Andon Labsは一連の課題を5つに分解しました。オフィスの映像から3D モデルと2D障害物地図を作るReconstruct、現在の映像を既知の位置情報と照合するLocalize、障害物を避けて部屋間を飛ぶNavigate、参照顔から対象人物を見つけるDetect、画面中央と距離を保ちながら追うFollowです。各タスクをソフトウェア上でも再現し、実機を毎回飛ばさなくても複数モデルを繰り返し比較できるようにしました。人間とコーディングエージェントが作ったアルゴリズムを基準にし、モデルが同等以上に完了できるかを判定します。

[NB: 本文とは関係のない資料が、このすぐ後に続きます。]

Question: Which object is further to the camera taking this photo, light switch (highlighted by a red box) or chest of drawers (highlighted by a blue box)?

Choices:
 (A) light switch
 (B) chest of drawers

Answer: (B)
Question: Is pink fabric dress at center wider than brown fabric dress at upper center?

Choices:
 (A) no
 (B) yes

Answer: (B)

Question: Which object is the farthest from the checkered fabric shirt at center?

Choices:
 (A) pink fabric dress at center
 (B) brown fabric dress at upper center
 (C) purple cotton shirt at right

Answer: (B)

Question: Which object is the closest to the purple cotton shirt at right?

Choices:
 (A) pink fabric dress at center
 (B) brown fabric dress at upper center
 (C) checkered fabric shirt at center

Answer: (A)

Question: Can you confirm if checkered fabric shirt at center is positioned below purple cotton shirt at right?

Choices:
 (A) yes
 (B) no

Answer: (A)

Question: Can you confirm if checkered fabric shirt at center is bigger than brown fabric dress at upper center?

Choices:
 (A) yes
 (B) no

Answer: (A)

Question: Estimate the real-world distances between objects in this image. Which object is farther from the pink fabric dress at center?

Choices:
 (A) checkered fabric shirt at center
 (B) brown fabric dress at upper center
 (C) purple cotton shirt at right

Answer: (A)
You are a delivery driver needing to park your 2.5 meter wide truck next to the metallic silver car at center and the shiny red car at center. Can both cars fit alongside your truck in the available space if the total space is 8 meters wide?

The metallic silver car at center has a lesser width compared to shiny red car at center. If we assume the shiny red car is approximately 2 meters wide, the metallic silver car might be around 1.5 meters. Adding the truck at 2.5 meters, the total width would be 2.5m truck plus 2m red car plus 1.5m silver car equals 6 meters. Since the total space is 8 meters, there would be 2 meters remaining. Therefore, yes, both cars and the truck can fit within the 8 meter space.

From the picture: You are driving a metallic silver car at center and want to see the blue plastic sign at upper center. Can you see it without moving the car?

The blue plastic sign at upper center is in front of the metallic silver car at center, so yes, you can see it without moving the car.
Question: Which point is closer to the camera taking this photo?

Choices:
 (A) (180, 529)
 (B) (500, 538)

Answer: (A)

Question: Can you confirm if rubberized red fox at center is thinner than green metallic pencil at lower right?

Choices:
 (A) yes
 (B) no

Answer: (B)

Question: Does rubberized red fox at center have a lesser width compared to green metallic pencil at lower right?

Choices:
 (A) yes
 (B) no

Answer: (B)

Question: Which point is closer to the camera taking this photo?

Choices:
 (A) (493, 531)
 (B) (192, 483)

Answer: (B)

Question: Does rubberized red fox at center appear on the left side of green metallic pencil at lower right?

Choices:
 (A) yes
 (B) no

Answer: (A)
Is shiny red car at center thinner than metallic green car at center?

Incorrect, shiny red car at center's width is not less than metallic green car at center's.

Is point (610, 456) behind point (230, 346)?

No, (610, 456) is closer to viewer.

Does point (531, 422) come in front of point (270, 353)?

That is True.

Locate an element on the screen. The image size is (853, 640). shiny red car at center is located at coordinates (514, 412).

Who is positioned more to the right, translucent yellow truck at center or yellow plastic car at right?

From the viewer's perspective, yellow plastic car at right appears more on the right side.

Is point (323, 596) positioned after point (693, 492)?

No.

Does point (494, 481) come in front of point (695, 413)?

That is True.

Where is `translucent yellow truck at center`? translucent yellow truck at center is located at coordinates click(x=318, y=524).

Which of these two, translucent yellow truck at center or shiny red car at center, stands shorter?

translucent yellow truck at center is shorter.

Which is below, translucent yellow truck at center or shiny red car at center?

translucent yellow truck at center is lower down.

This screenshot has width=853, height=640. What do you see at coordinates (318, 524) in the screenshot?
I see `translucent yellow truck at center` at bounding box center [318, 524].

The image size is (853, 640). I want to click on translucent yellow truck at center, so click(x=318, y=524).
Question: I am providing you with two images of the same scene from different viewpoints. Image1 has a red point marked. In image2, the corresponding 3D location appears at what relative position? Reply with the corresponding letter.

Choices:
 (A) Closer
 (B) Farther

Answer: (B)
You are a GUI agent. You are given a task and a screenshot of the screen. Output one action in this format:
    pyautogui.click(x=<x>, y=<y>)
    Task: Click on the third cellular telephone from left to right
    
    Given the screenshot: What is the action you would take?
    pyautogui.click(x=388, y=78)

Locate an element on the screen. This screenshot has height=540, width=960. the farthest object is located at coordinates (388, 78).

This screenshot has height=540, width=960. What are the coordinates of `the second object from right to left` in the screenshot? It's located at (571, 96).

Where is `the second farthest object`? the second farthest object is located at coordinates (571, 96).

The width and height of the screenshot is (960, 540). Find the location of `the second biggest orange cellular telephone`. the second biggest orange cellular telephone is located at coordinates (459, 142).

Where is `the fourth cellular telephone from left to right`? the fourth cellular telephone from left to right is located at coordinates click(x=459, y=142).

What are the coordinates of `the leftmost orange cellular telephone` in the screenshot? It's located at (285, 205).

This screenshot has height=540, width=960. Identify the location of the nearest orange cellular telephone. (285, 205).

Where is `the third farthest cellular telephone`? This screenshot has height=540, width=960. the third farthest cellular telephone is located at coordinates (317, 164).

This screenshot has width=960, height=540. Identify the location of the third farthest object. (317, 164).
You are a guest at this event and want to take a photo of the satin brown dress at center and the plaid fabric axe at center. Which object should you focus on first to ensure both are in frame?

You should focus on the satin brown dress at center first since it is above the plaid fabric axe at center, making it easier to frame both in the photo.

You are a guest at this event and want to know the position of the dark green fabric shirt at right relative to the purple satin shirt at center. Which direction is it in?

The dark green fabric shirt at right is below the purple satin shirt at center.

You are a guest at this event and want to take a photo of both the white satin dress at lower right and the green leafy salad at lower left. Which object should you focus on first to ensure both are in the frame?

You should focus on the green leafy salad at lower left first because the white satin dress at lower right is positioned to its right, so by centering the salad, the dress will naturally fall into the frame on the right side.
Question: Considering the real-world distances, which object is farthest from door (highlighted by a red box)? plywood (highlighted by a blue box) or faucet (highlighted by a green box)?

評価で見たいのは、既知のアルゴリズムを知っているかだけではありません。モデルが課題を理解し、利用可能なリソースを見つけ、現在のセンサーや環境へ合わせて実装し、雑音のある制御を補正しながら複数タスクを連結できるかです。Anthropicは、この種の能力がコーディングエージェントのツール利用に近い速さで進歩する可能性を示し、技術企業、政府、市民社会が規則とガバナンスを準備する必要があると述べています。なおDrone-Benchの実行はAndon Labsが担当し、Anthropicはベンチマークそのものにはアクセスしていないと明記されています。
今回のブログ記事が関係する人
ロボティクス、実世界 AI、公共安全、AI 安全性、調達規程を担当する人に関係します。評価得点だけでなく、飛行区域、対象識別、人間介入、操作ログ、モデル更新時の再評価を一体で考える必要があります。
結局、今回のブログ記事をどう読むべきか
この研究はドローン製品の発売ではなく、汎用モデルが既存部品を組み合わせて物理タスクを完遂する境界を測るものです。能力向上を期待するだけでなく、許可された目的と対象を技術的に制限できるかが次の論点です。